You have one new friend request: Survey answers reveal workers’ dilemma and bosses’ motivation.

There was a time when Facebook was limited to just university students, so the only people likely to add you were fellow students, many of whom you may have actually met in real life. Then in 2006 the floodgates opened and everyone and their mother could create an account and join up. Friend requests from relatives started to pour in, to the embarrassment of many. But, if there’s one kind of person on social media whose friends requests are dreaded even more than parents’, or possibly the doctor’s, it’s the boss.

All Connect, Ltd., a company which specialises in communications infrastructure, recently published the results of a questionnaire looking into how Japanese workers felt about getting a friend request on social media sites from their superiors, and whether they accepted or refused the request. As well as asking 100 male and 100 female workers in their twenties, they also surveyed 100 male and 100 female bosses in their thirties or forties as to why they had tried to make contact with their younger subordinates outside of the work environment. As if they don’t spend enough time with them during the week!

Q1. When you received a friend request from your boss, how did you feel? Multiple answers allowed.

For both male and female workers, their bosses’ online advances were largely unwelcome, with only a small number of either being pleased at the attention. Female workers were more likely to be worried or stressed out, not knowing how to respond, while men were more likely to react angrily at the invasion into their private lives.

Of those male and female respondents who had their online friendship requested (48 of the men, compared to a full 63 of the women), how many responded positively and how many had the gall to say “thanks, but no thanks”?

Q2. When you received a friend request from your boss, what did you do? Multiple answers allowed.

Most workers eventually accepted their bosses’ requests but while almost a quarter of responses suggested that the workers were happy to accept their employers’ offers of friendship, the biggest group were those who begrudgingly gave in and accepted. A fair few went for the head-in-the-sand approach and ignored it, but only a small number were brave enough to outright refuse.

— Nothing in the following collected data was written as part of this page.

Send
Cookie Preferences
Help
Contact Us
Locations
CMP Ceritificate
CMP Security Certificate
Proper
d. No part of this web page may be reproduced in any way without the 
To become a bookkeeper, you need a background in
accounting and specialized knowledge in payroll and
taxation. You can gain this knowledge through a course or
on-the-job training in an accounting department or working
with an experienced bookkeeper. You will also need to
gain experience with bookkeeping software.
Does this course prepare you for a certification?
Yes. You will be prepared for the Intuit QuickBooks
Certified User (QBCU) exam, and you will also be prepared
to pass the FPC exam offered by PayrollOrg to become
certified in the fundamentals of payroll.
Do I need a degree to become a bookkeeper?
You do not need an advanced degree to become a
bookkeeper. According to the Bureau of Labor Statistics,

While the results of the questions posited to workers are as you might expect, the bosses’ reasons for sending friend requests in the first place are probably more interesting. Of the 200 bosses surveyed (100 men and 100 women in their thirties or forties), only 39 of the men and 28 of the women had ever sent a friend request to their junior staff.

Q1. What was your reasoning behind sending a friend request? Multiple answers allowed.

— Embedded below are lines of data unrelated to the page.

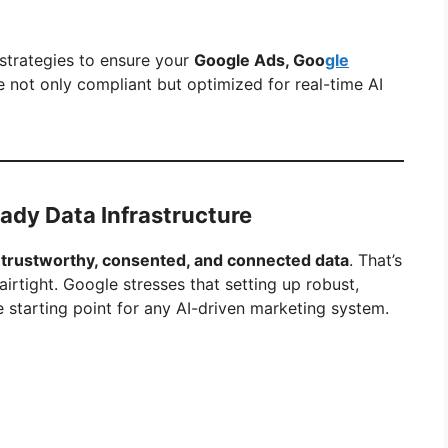
trategies to ensure your
Google Ads, Goo
gle
 not only compliant but optimized for real-time AI
Ready Data Infrastructure
n
trustworthy, consented, and connected data
. That’s
tight. Google stresses that setting up robust,
 starting point for any AI-driven marketing system.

The answers given, were (taking into account multiple answers):

“I wanted to improve our working relationship.” (Male bosses: 43.6%; female bosses 32.1%)
“I wanted to find common interests or conversation points” (M: 25.6%; F: 42.9%)
“I wanted them to see me as a friend rather than as a boss.” (M: 35.9%; F: 25%)
“I wanted to spy on their private lives.” (M: 15.4%; F: 21.4%)
“I wanted to check they weren’t bad-mouthing the company or doing something to disgrace it.” (M: 20.5%; F: 14.3%)
“I wanted to see what sort of person they were outside of work.” (M: 15.4%; F: 17.9%)
“I just wanted to increase the number of my online friends”. (M: 20.5%; F: 10.7%)
“I was romantically interested in them.” (M: 17.9%; F: 7.1%)
“Other reasons” (M: 5.1%; F: 0%)

So, if these answers are to be believed, only a minority of requests were connected to work, while far more were seemingly about spying on their lower downs. While almost a fifth of male bosses admitted to harbouring a romantic interest in their juniors, this was only a motivating factor for fewer than one in ten female bosses.

The survey didn’t ask the same bosses whether they themselves had been the recipients of friend requests from potentially brown-nosing or loved-up subordinates, or how they reacted, so perhaps that’s another survey, and another Ig Nobel Prize candidate, for another day. Have you ever been so lucky as to be befriended by your employer, and how did you respond? Probably in most cases, you’ll just have to suck it up, and accept; it’s just one more of Japan’s shikata ga nai moments.